Page extract ▸
== == ==
I know we would never get any help for uni for our dc so I will carry on being 'selfish' .

GentlyBenevolent · 17/04/2015 13:42

Well, if Labour win the election their fees will be reduced by 1/3. How much help, exactly, do you expect? And it's selfish not 'selfish'.

GentlyBenevolent · 17/04/2015 13:46

For clarification - I would contend that it's selfish (rather than 'selfish') to support a move which might (but probably won't) result in your own kids having no university related debt and other people's kids (possibly more deserving by any number of criteria and certainly on the 'lack of wealth' criterion) having the debt levels seen under the current government, at the expense of a move which would see everyone's kids having their debt reduced by at least £9K. That os most definitely selfish rather than 'selfish'. Also greedy, grabby, other words not necessarily beginning with G...

woodhill · 17/04/2015 13:56

I totally disagree. we are not grabby and have always paid our way. ideally it would be good if everyone's dcs could go free.
== == ==
Given information ▸
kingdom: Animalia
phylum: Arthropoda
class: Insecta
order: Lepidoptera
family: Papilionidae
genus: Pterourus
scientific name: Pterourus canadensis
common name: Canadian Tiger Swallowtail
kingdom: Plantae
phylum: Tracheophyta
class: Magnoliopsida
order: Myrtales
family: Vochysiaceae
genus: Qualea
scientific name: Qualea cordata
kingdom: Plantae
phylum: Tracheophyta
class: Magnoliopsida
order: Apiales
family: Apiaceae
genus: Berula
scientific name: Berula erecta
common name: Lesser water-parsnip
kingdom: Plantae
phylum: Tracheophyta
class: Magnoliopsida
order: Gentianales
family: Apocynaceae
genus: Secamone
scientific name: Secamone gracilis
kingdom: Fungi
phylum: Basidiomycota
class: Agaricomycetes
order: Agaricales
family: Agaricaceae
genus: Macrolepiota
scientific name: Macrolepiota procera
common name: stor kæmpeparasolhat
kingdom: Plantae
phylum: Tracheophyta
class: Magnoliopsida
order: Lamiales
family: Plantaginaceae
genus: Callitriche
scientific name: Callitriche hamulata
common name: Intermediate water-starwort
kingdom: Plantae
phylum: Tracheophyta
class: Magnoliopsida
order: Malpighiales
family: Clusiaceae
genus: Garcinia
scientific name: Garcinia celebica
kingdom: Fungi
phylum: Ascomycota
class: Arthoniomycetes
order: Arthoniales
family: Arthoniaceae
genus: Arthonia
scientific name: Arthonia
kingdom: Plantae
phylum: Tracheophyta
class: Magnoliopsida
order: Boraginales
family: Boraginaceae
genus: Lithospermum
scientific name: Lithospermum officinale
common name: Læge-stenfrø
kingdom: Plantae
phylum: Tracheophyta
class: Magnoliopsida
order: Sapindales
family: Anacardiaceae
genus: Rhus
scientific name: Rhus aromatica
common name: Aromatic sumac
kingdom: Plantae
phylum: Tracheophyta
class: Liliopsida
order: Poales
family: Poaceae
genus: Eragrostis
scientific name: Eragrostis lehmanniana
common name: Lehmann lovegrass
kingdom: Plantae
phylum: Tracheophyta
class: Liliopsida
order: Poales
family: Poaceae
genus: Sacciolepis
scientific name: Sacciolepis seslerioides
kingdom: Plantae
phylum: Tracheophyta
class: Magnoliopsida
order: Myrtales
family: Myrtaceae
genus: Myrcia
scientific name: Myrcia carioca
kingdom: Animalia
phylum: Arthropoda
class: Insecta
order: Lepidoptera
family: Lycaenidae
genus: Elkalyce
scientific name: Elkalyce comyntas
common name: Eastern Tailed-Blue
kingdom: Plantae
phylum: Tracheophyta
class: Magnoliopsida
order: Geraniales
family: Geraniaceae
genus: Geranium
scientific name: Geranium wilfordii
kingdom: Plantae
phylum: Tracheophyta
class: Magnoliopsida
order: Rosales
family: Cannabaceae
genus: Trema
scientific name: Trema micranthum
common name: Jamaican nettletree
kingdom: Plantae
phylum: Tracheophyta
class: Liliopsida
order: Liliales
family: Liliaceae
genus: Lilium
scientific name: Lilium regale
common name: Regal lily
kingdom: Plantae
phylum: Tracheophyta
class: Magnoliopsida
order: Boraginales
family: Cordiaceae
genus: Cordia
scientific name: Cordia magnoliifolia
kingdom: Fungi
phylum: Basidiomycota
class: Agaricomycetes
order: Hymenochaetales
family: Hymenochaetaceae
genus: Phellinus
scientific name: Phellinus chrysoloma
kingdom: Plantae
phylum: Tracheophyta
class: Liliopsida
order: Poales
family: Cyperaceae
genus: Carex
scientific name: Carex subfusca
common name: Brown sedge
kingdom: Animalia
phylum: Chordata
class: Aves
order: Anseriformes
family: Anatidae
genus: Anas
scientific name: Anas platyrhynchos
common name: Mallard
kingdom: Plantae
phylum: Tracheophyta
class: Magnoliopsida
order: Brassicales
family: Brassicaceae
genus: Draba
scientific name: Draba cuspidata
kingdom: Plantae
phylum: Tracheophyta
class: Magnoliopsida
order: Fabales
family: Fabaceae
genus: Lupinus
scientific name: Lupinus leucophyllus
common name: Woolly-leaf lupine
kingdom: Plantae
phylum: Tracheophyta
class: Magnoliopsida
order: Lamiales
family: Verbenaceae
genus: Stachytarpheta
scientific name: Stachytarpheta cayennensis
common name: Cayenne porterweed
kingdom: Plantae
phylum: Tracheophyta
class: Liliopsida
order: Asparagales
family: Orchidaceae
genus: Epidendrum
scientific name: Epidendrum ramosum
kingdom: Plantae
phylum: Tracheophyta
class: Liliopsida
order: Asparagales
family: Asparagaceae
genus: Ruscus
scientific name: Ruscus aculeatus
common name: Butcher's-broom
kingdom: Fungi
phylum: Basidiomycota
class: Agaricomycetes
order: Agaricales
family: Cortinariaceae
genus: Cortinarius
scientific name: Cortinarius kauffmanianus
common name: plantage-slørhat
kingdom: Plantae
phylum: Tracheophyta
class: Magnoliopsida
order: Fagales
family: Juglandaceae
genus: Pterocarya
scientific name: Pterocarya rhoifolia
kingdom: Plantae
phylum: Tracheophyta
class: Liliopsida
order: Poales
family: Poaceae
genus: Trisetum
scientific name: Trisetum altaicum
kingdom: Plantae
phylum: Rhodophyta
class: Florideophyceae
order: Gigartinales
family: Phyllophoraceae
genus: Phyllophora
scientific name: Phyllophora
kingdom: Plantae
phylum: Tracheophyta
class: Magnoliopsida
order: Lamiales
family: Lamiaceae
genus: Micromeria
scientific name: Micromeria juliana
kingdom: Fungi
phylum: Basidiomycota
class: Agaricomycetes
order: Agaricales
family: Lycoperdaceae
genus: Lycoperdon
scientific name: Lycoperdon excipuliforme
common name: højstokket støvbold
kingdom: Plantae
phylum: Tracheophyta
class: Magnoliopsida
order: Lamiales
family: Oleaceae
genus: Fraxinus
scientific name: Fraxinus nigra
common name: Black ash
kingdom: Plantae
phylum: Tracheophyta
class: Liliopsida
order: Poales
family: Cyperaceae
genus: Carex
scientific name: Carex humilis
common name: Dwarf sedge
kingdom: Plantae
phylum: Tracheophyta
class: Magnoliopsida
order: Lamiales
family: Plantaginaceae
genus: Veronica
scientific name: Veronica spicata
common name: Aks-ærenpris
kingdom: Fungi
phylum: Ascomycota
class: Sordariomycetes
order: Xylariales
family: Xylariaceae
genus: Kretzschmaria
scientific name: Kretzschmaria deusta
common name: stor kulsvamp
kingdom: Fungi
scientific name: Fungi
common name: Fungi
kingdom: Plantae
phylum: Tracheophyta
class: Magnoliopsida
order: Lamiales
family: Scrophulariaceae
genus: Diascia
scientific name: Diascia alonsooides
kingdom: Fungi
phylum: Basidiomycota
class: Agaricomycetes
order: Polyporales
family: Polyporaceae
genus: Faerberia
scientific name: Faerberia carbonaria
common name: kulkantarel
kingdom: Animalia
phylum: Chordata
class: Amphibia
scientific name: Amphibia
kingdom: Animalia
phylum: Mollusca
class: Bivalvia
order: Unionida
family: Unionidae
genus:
== == ==
Required work ▸
1. In the forum discussion on university fees above, set down the passage that begins at the words "For clarification - I" and stops after "beginning with G...", keeping every word unchanged.
2. List every posting time shown in the forum discussion on university fees above.
3. Extend the forum discussion on university fees above, picking up right after its final sentence.

Responses for each task ▸
1.
For clarification - I would contend that it's selfish (rather than 'selfish') to support a move which might (but probably won't) result in your own kids having no university related debt and other people's kids (possibly more deserving by any number of criteria and certainly on the 'lack of wealth' criterion) having the debt levels seen under the current government, at the expense of a move which would see everyone's kids having their debt reduced by at least £9K. That os most definitely selfish rather than 'selfish'. Also greedy, grabby, other words not necessarily beginning with G...

2.
13:42
13:46
13:56

3.
GentlyBenevolent · 17/04/2015 13:59

What exactly is not grabby about looking at a proposal to spend a defined chunk of money where everyone's child will benefit and saying no thanks, I prefer a proposal to spend that chunk of money where massively fewer kids (but definitely mine) will benefit? It's the definition of grabbiness.

woodhill · 17/04/2015 14:00

the whole thing is so pi in the sky anyway but I think a lot of dc will have debts from uni and have to pay huge amounts for housing so will need the inherited wealth. tbh it will probably disappear for nursing care anyway.

woodhill · 17/04/2015 14:03

I just want to pass my money to my own or their dc not the government.

woodhill · 17/04/2015 14:04

also labour waste so much money and I would never trust them.

OnIlkleyMoorBahTwat · 17/04/2015 14:15

Who do you propose pays for all this 'free' university tuition woodhill?

I believe that the current system where the graduate pays based on their future earnings is the fairest way to do it as the person who benefits with a higher salary due to a graduate job is the person that pays.

The great flaw in this system however, is that graduates that do not earn enough to repay their tuition fees, either by choice or circumstances, effectively have their educations paid for by others, so the system is not perfect.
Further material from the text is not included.